Le procès du colonel Ibrahima Naby Traoré, ex commissaire spécial de l’Aéroport international Ahmed Sékou Touré, a repris le 12 octobre, au tribunal de première instance de Mafanco. L’audience a été consacrée aux plaidoiries et aux réquisitions.
Juillet 2022, Conakry bouillonne. Le Front national pour la défense de la Constitution, mécontent de la gestion unilatérale de transition par le CNRD, appelle ses partisans à battre le pavé et à réclamer le retour rapide à l’ordre Constitutionnel. Pour contrer la manifestation, la junte décide de mettre le grappin sur les responsables du FDNC. Pour y arriver, une réquisition aux fins d’interdiction de sortie du territoire les concernant est prise par le parquet de Dixinn. Celle-ci est transmise à la police de l’air et des frontières. Oumar Sylla alias Foniké Menguè et Ibrahima Diallo, respectivement coordinateur national et responsable des Opérations, sont interpellés et écroués à l’hôtel cinq étoiles de Coronthie. De l’eau coule sous le pont, les deux membres du Front sont libérés manu militari dix mois plus tard, jugés et relaxés. Ibrahima Diallo entreprend alors un voyage sur le Niger. Il est stoppé net dans la salle d’embarquement de l’aéroport par les sévices de la DCPAF sur la base de la réquisition prise un an plutôt. On lui fait comprendre qu’il ne sortira pas du territoire, malgré le fait qu’il ne fasse l’objet d’aucune procédure judiciaire. Le voyage avorté, Ibrahima Diallo porte plainte contre le commissaire spécial de l’aéroport à l’époque, le colonel Ibrahima Naby Traoré pour « atteinte à la liberté individuelle et abstention délictueuse».
A la barre, le prévenu rejette les faits, explique avoir exécuté l’ordre de son supérieur hiérarchique, le procureur de la République près le tribunal de première instance de Dixinn. Dans ses réquisitions, le ministère public demande au juge, Mohamed Sangaré, de le relaxer : « Il ressort des pièces versées à la procédure que ce qui est arrivé à Ibrahima Diallo ne peut pas être imputable au colonel. L’acte ne vient pas d’Ibrahima Naby Traoré». Dame Elise Guilavogui invite le plaignant à mieux se pourvoir : « S’il veut poursuivre quelqu’un, il connaît celui qu’il doit viser, ce n’est pas Ibrahima Naby Traoré. Il ne lui a rien fait, ils ne se sont même pas vu». La défense abonde dans le même sens. Me Saa Millimouno accuse la partie civile de s’être livrée à « une campagne diabolique contre le colonel. Mon client n’a jamais exécuté d’ordre illégal. La réquisition interdisant le plaignant de sortir du territoire existe toujours. La preuve, il est toujours interdit de sortir du pays». Il demande non seulement de libérer son client, mais aussi de condamner Ibrahima Diallo pour « Abus de constitution de partie civile. Pour nos intérêts civils, nous vous demandons de le condamner au franc symbolique…le dénigrement que mon client a subi est incroyable».

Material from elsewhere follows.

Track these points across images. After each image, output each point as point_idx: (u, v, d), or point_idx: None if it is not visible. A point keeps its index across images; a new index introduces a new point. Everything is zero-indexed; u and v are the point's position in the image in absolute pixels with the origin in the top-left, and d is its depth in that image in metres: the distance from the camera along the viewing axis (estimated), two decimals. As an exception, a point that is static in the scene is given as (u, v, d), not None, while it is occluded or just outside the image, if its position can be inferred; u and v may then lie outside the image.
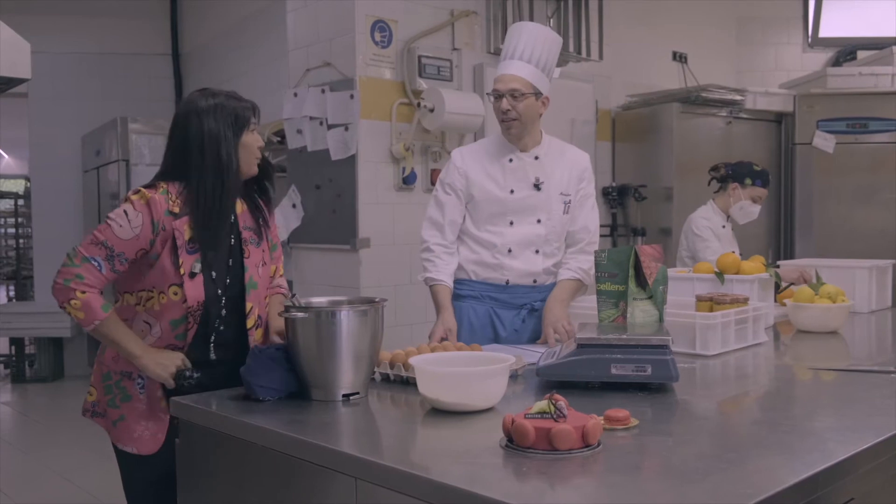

Pour la partie civile, le prévenu a décidé de son propre chef de bloquer Ibrahima Diallo. Me Salifou Béavogui assure qu’Ibrahima Naby Traoré a utilisé une simple « correspondance pour empêcher un citoyen de sortir du territoire, alors qu’il ne fait l’objet d’aucune restriction. La correspondance du procureur n’était accompagnée d’aucune réquisition écrite…Ibrahima Diallo n’était pas au courant de cette correspondance, il ne l’a vu qu’à la barre». Il estime d’ailleurs que la « réquisition » que brandissent le prévenu et son avocat n’avait plus sa raison d’être « dès lors que mon client a été interpellé et emprisonné. On ne peut pas interdire à quelqu’un qui est en prison de sortir du territoire». Il supplie le juge de ne pas relaxer le prévenu : « C’est une affaire de principe, la liberté n’a pas de prix, seul un juge peut interdire à un citoyen d’aller et de venir. Si le tribunal le laisse partir, elle aura encouragé une pratique rétrograde…son comportement est impardonnable».
Pour les intérêts civils, Me Salifou Béavogui demande au tribunal de condamner le colonel Ibrahima NabyTraoré au paiement de 50 millions de francs guinéens. Histoire de rembourser le billet d’avion, les frais d’hébergement, la restauration que son client aurait déjà financé. Le délibéré est attendu le 26 octobre prochain.